Мы уже знаем, что встать на путь приобретений толкнул его подвернувшийся под руку случай: в Семилетнюю войну он "зажилил" золото фельдмаршала Апраксина. Боясь сразу обнаружить своё краденое богатство, он по началу открыл в Питере перворазрядный трактир, затем разорил богатого мясника Хряпова и заполучил его дело в свои руки, потом стал заниматься богатыми откупами и подрядами. Набив сундуки золотом, он умудрился приобрести на подставное лицо (графа Фёдора Орлова) два имения в Смоленской губернии - Алексино и Погорелово - с полутора тысячами душ крестьян. Переходя к практической деятельности, Барышников успел выстроить на своей земле писчебумажную фабрику, лесопильню, богато оборудованную водяную мельницу и обширный винокуренный завод - самое выгодное предприятие, которое разрешалось исключительно помещикам.

И вот, ранней весной 1774 года, когда Пугачёв ещё был под Оренбургом, Барышников с Митричем едут из Смоленской губернии в Москву и Питер по своим делам.

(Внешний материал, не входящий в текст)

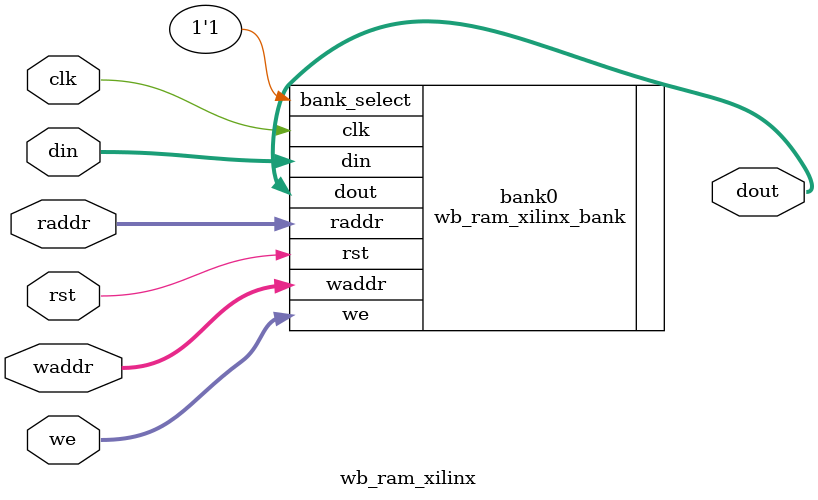
<source format=v>

module wb_ram_xilinx (/*AUTOARG*/
   // Outputs
   dout,
   // Inputs
   clk, rst, we, din, waddr, raddr
   ) ;

   
   input clk;
   input rst;   
   input [3:0] we;
   input [31:0] din;
   input [14:0] waddr;
   input [14:0] raddr;
   output wire [31:0] dout;

   initial begin
      $display("WB XILINX RAM");
      
   end

   
   wb_ram_xilinx_bank bank0(
                            // Outputs
                            .dout               (dout[31:0]),
                            // Inputs
                            .clk                (clk),
                            .rst                (rst),
                            .bank_select        (1'b1),
                            .we                 (we[3:0]),
                            .din                (din[31:0]),
                            .waddr              (waddr[14:0]),
                            .raddr              (raddr[14:0]));
   

   
endmodule // wb_ram_xilinx

</source>
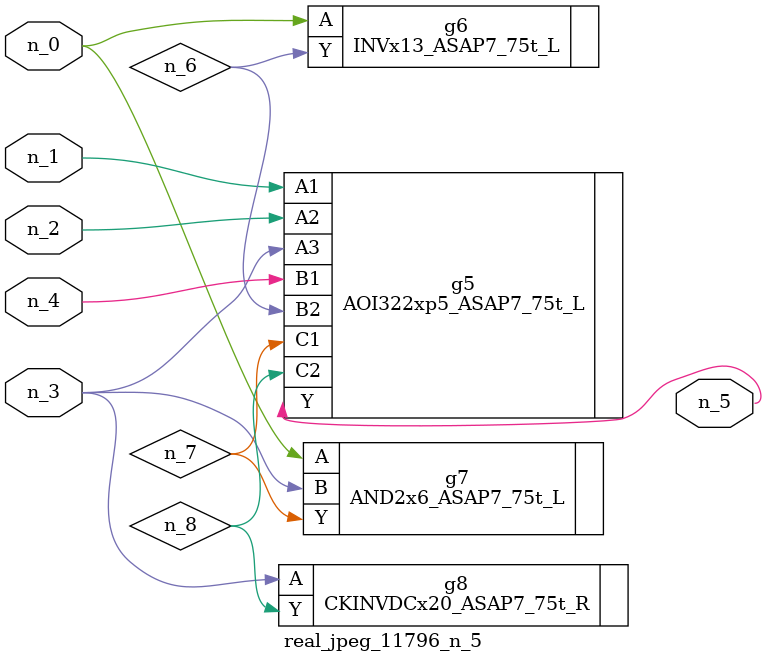
<source format=v>
module real_jpeg_11796_n_5 (n_4, n_0, n_1, n_2, n_3, n_5);

input n_4;
input n_0;
input n_1;
input n_2;
input n_3;

output n_5;

wire n_8;
wire n_6;
wire n_7;

INVx13_ASAP7_75t_L g6 ( 
.A(n_0),
.Y(n_6)
);

AND2x6_ASAP7_75t_L g7 ( 
.A(n_0),
.B(n_3),
.Y(n_7)
);

AOI322xp5_ASAP7_75t_L g5 ( 
.A1(n_1),
.A2(n_2),
.A3(n_3),
.B1(n_4),
.B2(n_6),
.C1(n_7),
.C2(n_8),
.Y(n_5)
);

CKINVDCx20_ASAP7_75t_R g8 ( 
.A(n_3),
.Y(n_8)
);


endmodule
</source>
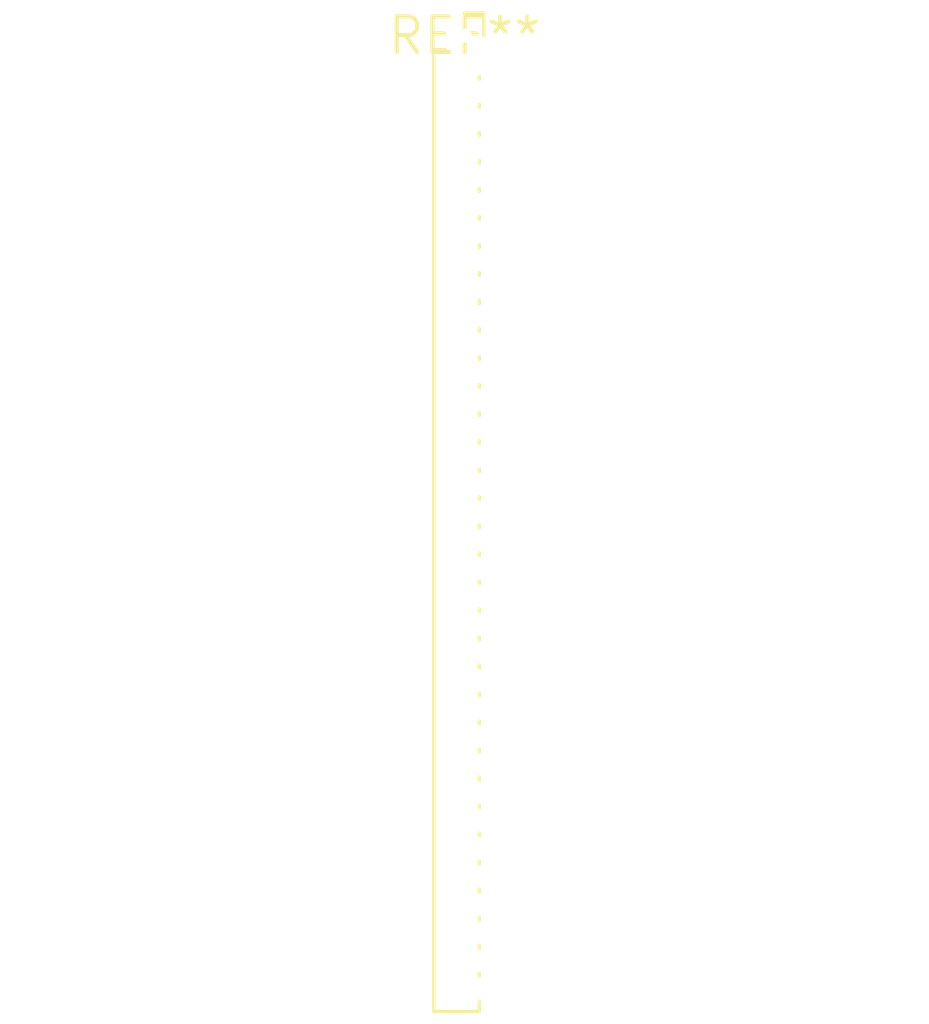
<source format=kicad_pcb>
(kicad_pcb (version 20240108) (generator pcbnew)

  (general
    (thickness 1.6)
  )

  (paper "A4")
  (layers
    (0 "F.Cu" signal)
    (31 "B.Cu" signal)
    (32 "B.Adhes" user "B.Adhesive")
    (33 "F.Adhes" user "F.Adhesive")
    (34 "B.Paste" user)
    (35 "F.Paste" user)
    (36 "B.SilkS" user "B.Silkscreen")
    (37 "F.SilkS" user "F.Silkscreen")
    (38 "B.Mask" user)
    (39 "F.Mask" user)
    (40 "Dwgs.User" user "User.Drawings")
    (41 "Cmts.User" user "User.Comments")
    (42 "Eco1.User" user "User.Eco1")
    (43 "Eco2.User" user "User.Eco2")
    (44 "Edge.Cuts" user)
    (45 "Margin" user)
    (46 "B.CrtYd" user "B.Courtyard")
    (47 "F.CrtYd" user "F.Courtyard")
    (48 "B.Fab" user)
    (49 "F.Fab" user)
    (50 "User.1" user)
    (51 "User.2" user)
    (52 "User.3" user)
    (53 "User.4" user)
    (54 "User.5" user)
    (55 "User.6" user)
    (56 "User.7" user)
    (57 "User.8" user)
    (58 "User.9" user)
  )

  (setup
    (pad_to_mask_clearance 0)
    (pcbplotparams
      (layerselection 0x00010fc_ffffffff)
      (plot_on_all_layers_selection 0x0000000_00000000)
      (disableapertmacros false)
      (usegerberextensions false)
      (usegerberattributes false)
      (usegerberadvancedattributes false)
      (creategerberjobfile false)
      (dashed_line_dash_ratio 12.000000)
      (dashed_line_gap_ratio 3.000000)
      (svgprecision 4)
      (plotframeref false)
      (viasonmask false)
      (mode 1)
      (useauxorigin false)
      (hpglpennumber 1)
      (hpglpenspeed 20)
      (hpglpendiameter 15.000000)
      (dxfpolygonmode false)
      (dxfimperialunits false)
      (dxfusepcbnewfont false)
      (psnegative false)
      (psa4output false)
      (plotreference false)
      (plotvalue false)
      (plotinvisibletext false)
      (sketchpadsonfab false)
      (subtractmaskfromsilk false)
      (outputformat 1)
      (mirror false)
      (drillshape 1)
      (scaleselection 1)
      (outputdirectory "")
    )
  )

  (net 0 "")

  (footprint "PinSocket_1x35_P1.00mm_Vertical" (layer "F.Cu") (at 0 0))

)

</source>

Было всему свету ведомо, что в восточной стороне России происходят небывалые волненья черни, но Барышников этой "заварухи" ни мало не боялся. Смоленская губерния от народного пожарища очень далеко, в Смоленской губернии, в его имениях, тишь да гладь, да божья благодать.

Дорогой путники повидали много - и смешного, и печального. Так в одном из сёл, где проживала в своём поместьи родственница покойного фельдмаршала Апраксина, Барышников остановился передохнуть у местного священника. Отец Лука поведал:

- Барыня наша, бог ей судья, зело бесчеловечна... Хотя она и вдова, а невзирая на почтенный возраст, с голоштанными соседями помещиками в любовь играет... Ну, да бог с тобой, играй, да людишек-то своих, мужиков-то, не тирань... А она что... Она, изволите ли видеть, плешивая. И своего дворового парикмахера, парня Вавилу Постного, дабы тот не разгласил её тайны про безволосое состояние своё, держит несчастного в клетке без выпуску вот уж седьмой год. Седьмой год!.. Вы только подумайте, дражайший Иван Сидорыч, каково живому человеку-то, Вавиле-то? За чьи провинности несчастный страждет? И вступиться некому. Я обличать её, прямо говорю, страшусь: она и меня-то на цепь посадит, как собаку. Родители-то парня извелись все, их-то, бедных, вчуже жалко... И плетьми-то их били, и каторгой генеральша грозила им. Да не токмо их, ни единого человека нет из её крепостных, кои не претерпели бы от неё, распутницы. И в такое-то лихолетье, когда Пугачёв гуляет по России с шайкой сорванцов... Да дождётся она, голубушка, дождётся. Вот бы вам, Иван Сидорыч, припугнуть её, вы все-таки человек не нам чета, с вельможами знаетесь.

- И не подумаю, - буркнул Барышников, с аппетитом кушая грешнёвые блины со сметаной. - Кровь портить из-за всякого пентюха Вавилы, в том шибкой корысти нет...

Митрич только головой тряхнул и сердито прикрякнул. Он тут же попросил у своего хозяина в долг три рубля, разыскал родителей Вавилы и, когда Барышников лёг соснуть часок-другой, вернулся назад в чувствах расстроенных, с глазами красными, заплаканными. Как сел в угол, так и просидел не подымаясь, пока не проснулся хозяин.